The problem: Calculate the surface integral $\int\int_S(x+y^2)d\sigma$ where $S$ is the part of the surface $x^2+y^2=4$ that is between the planes $z=0$ and $z=3$
What I've tried: I described the region in $xz$-plane. For $0≤x≤2$ and $0≤z≤3$, $y=f(x,z)=\sqrt{4-x^2}$, and from here I get the term: $\int\int_S(x+y^2)d\sigma = \int\int_R(x+y^2)(f_x(x,z)^2+f_z(x,z)^2+1)^{1/2}dA$ After tiding up, I get the following: $\int_0^3\int_0^2{{2(-x^2+x+4)}\over{\sqrt{4-x^2}}}dxdz$
How do I approach this problem?
Your approach is fine but doesn't get the whole picture. Your parameterization of $S$ constrains it to the first octant. To fix that, you need to extend the integration range to $x\in[-2,2]$ and integrate over one half of $S$, then compute the same integral again but with $y=-\sqrt{4-x^2}$ (or exploit symmetry) to account for the other half.
For the integral itself, trigonometric substitution would be a common suggestion. Continue with $x=2\sin t$. Note that parameterizing $S$ in polar coordinates from the start would more-or-less accomplish the same thing.
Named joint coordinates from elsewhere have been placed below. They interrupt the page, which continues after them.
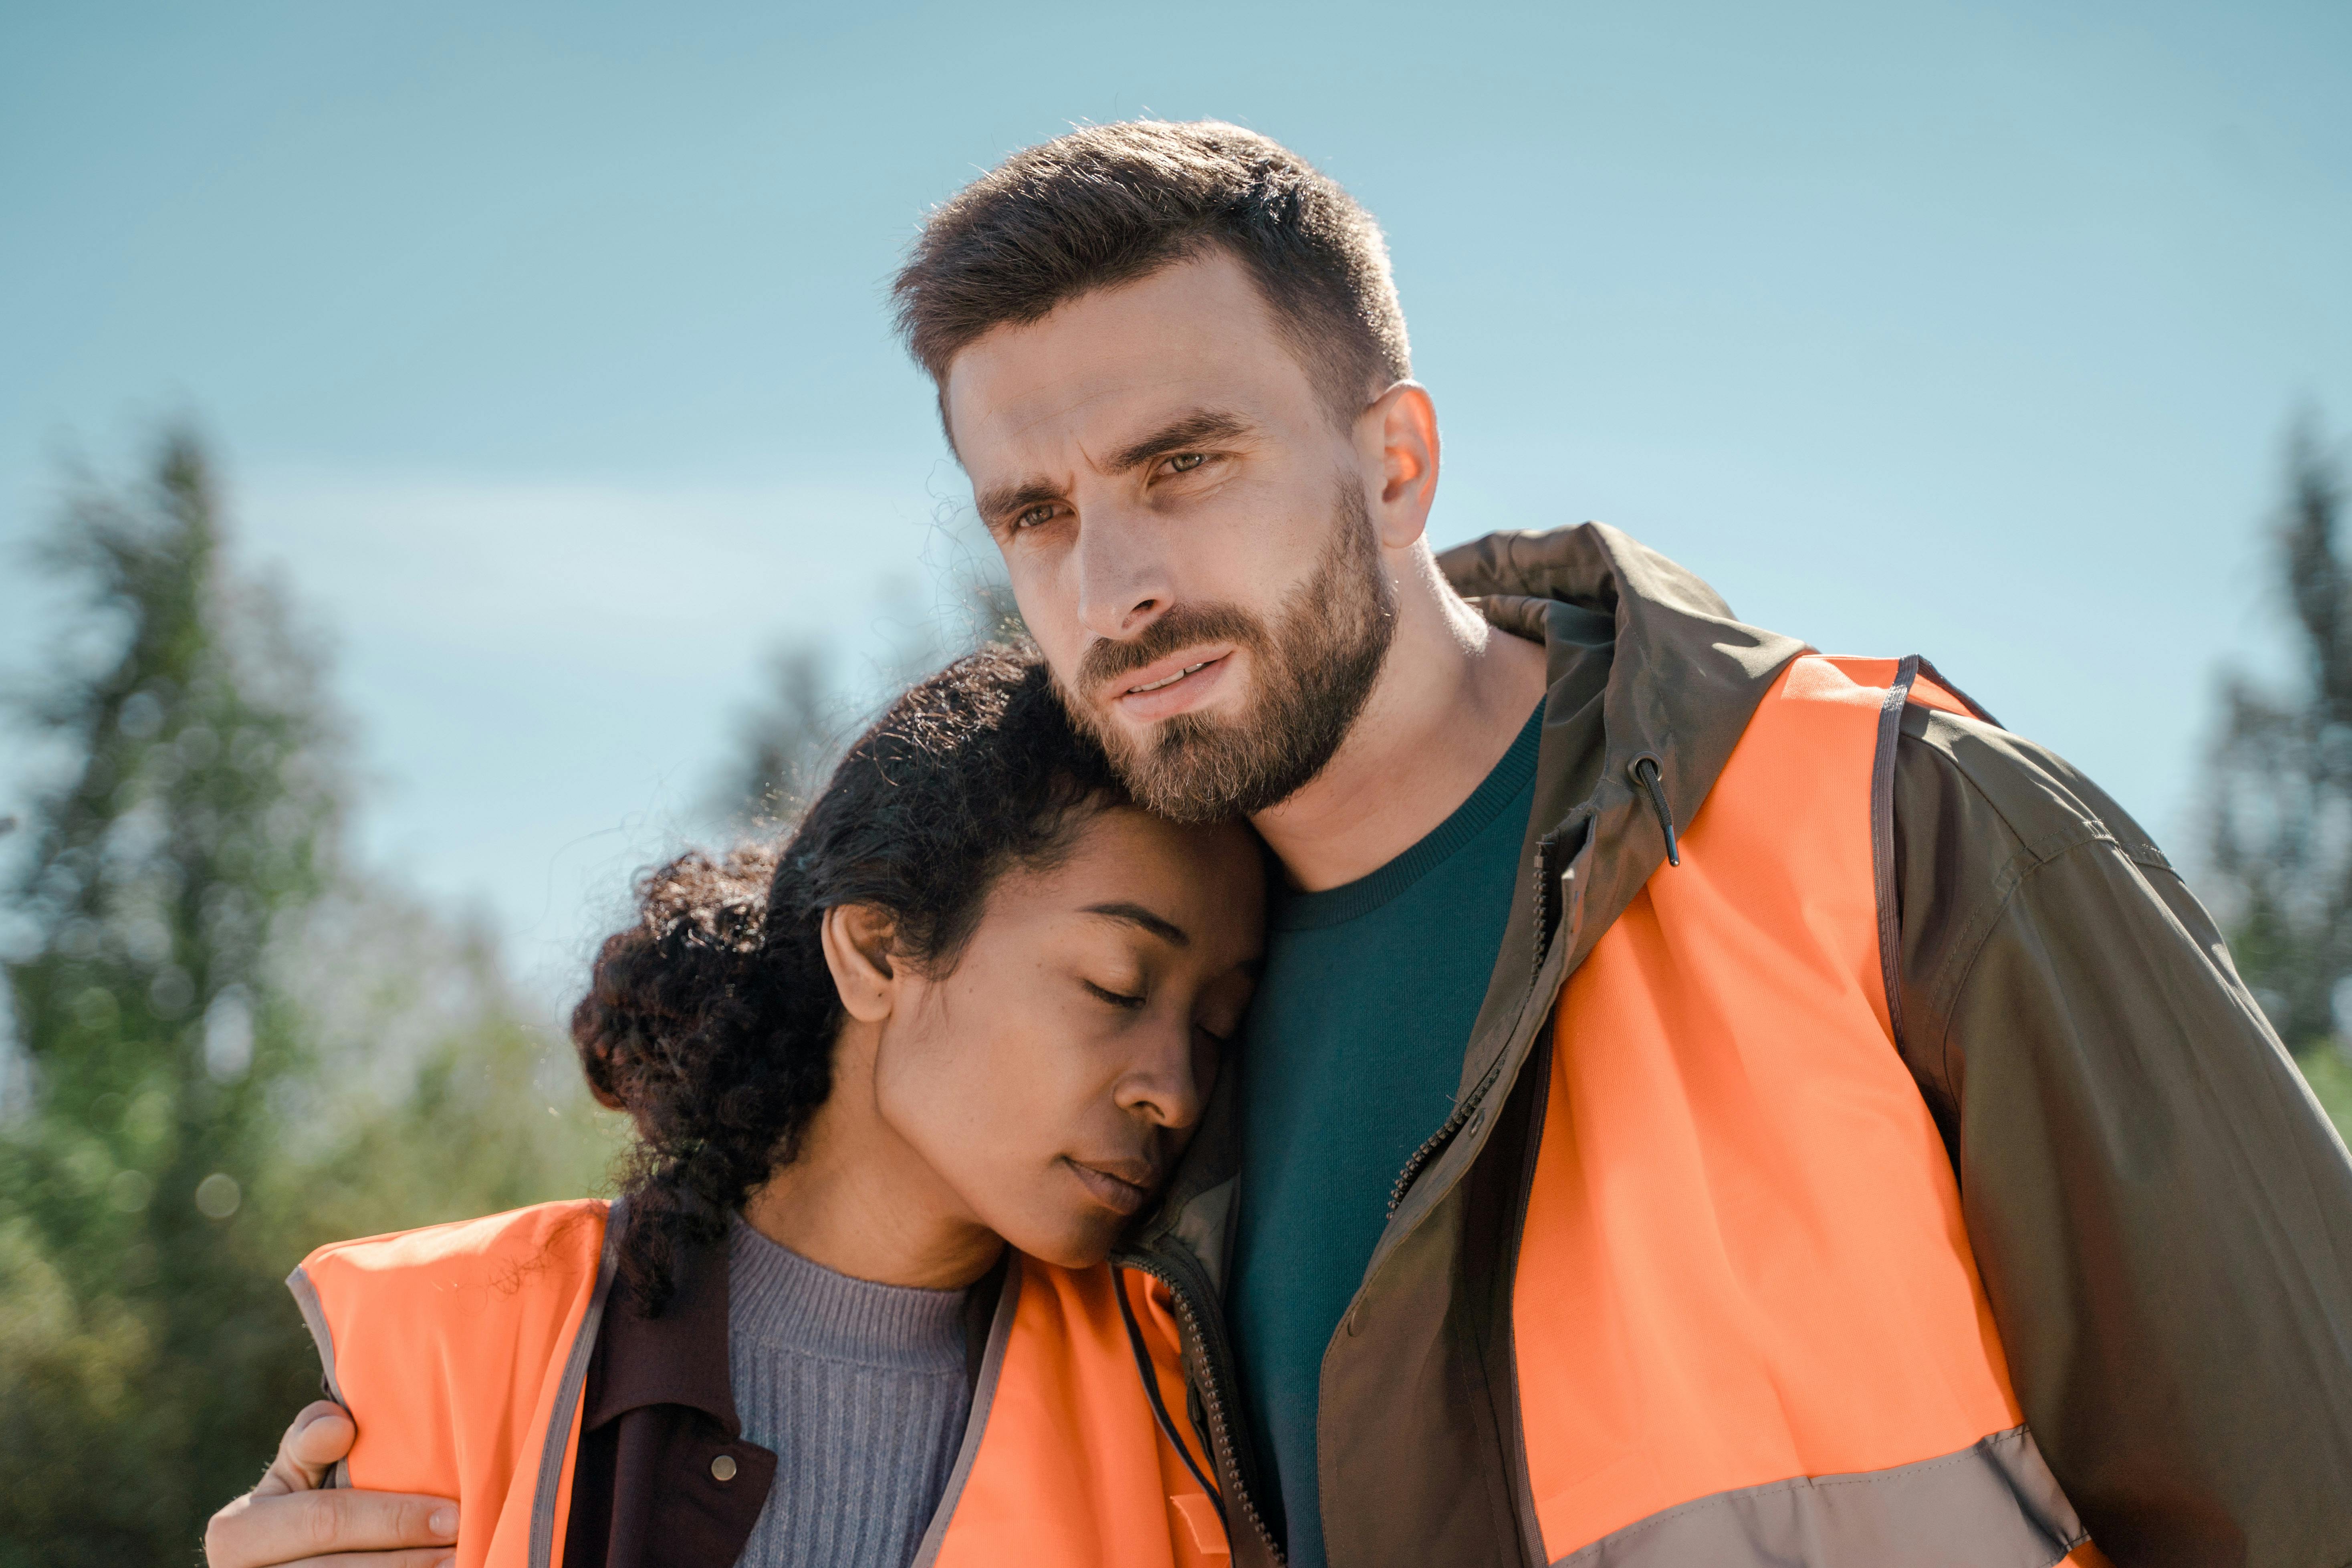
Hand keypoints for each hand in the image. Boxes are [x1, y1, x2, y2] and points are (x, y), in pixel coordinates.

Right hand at [204, 1401, 458, 1566]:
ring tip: (460, 1564)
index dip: (393, 1519)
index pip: (327, 1521)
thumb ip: (311, 1441)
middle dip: (410, 1559)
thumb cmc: (294, 1506)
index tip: (452, 1514)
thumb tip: (340, 1425)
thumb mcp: (293, 1472)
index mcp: (236, 1534)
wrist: (271, 1564)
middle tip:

$$\int \frac{4+x-x^2}{\sqrt{4-x^2}} \, dx = \int \frac{4 + 2\sin t - 4\sin^2t}{\sqrt{4-4\sin^2t}} \, 2\cos t\,dt = \int \left(4\cos^2t + 2\sin t\right) \,dt$$
You can alternatively decompose the integrand as
$$\dfrac{x}{\sqrt{4-x^2}} + \sqrt{4-x^2}$$
to employ $u=4-x^2$ for the first term, and recognize the second term's contribution as a geometric area.